A political ally of Senator John C. Calhoun, Pickens ardently supported nullification in the 1830s, questioning the legality of a protective tariff. At the 1850 Southern Rights Convention in Nashville, Pickens emerged as a strong advocate for secession. The failure of southern cooperation pushed him briefly toward the radical position of separate state action, but he returned to the fold of the national Democratic party and actively campaigned for the 1856 candidacy of President James Buchanan. In return for his support, Buchanan offered Pickens the position of minister to Russia, which he eventually accepted. He served there from 1858 to 1860, befriending Czar Alexander II.
In 1860, Pickens was elected governor of South Carolina and was installed just days before the state voted to secede from the Union. Under intense pressure to remove the Federal presence from Charleston Harbor, Pickens protested the move of Major Anderson's Union garrison from Fort Moultrie to Fort Sumter. Apart from the shots fired at the Star of the West in January 1861, a vessel sent to reinforce and reprovision Fort Sumter, Pickens avoided hostilities. The eventual bombardment and capture of Fort Sumter, which opened the Civil War, came after the Confederate government took control of events in the harbor.
Pickens' administration was beset was war-related problems, including raising troops and supplies to defend the coastline and assist the army in Virginia. Confidence in Pickens' leadership eroded over the course of his term, and his power diminished with the creation of a five-member executive council.

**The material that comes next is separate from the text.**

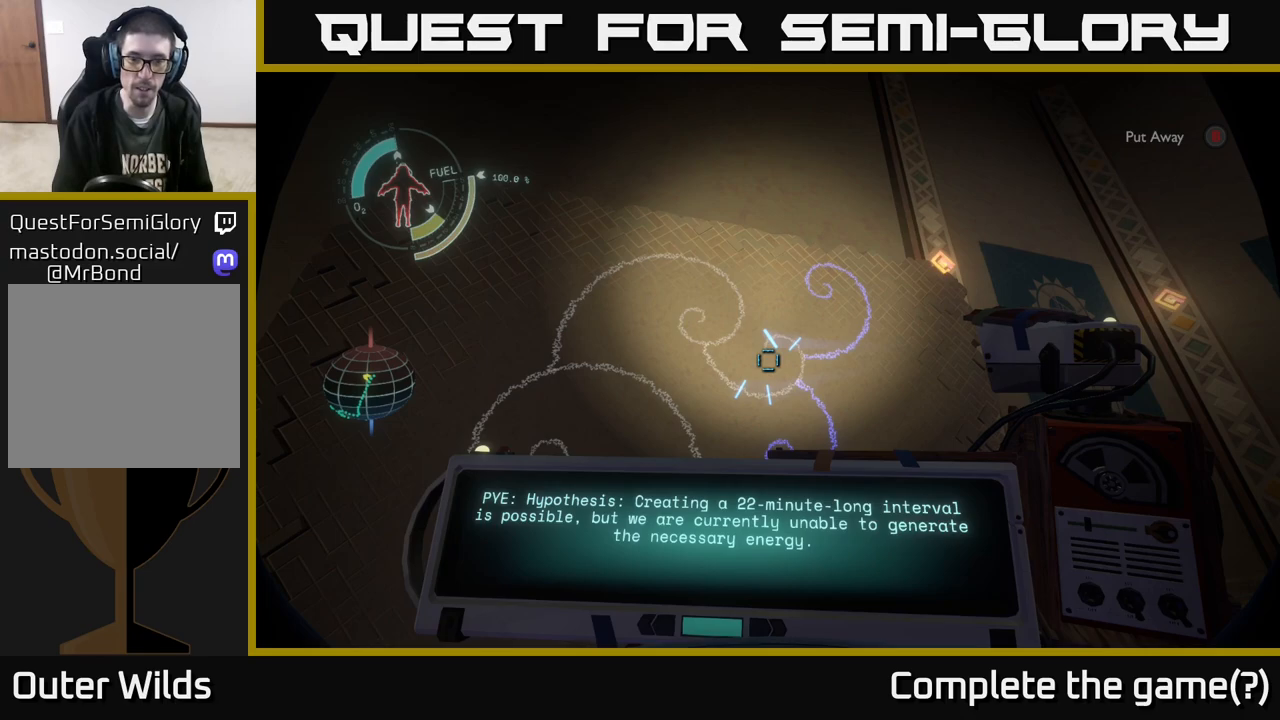
{"buttons": [], "left_stick": "center", "right_stick": "center", "events": []}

He retired from politics in 1862, retiring to his plantation in Edgefield, but returned at war's end to represent his district in the state's constitutional convention. Pickens, as a convention delegate, recommended South Carolina adopt a policy of cooperation with the Johnson administration and personally introduced the bill to repeal South Carolina's Ordinance of Secession. It passed by a margin of 105 to 3. He died at his home on January 25, 1869, and was buried at Willowbrook Cemetery in Edgefield County.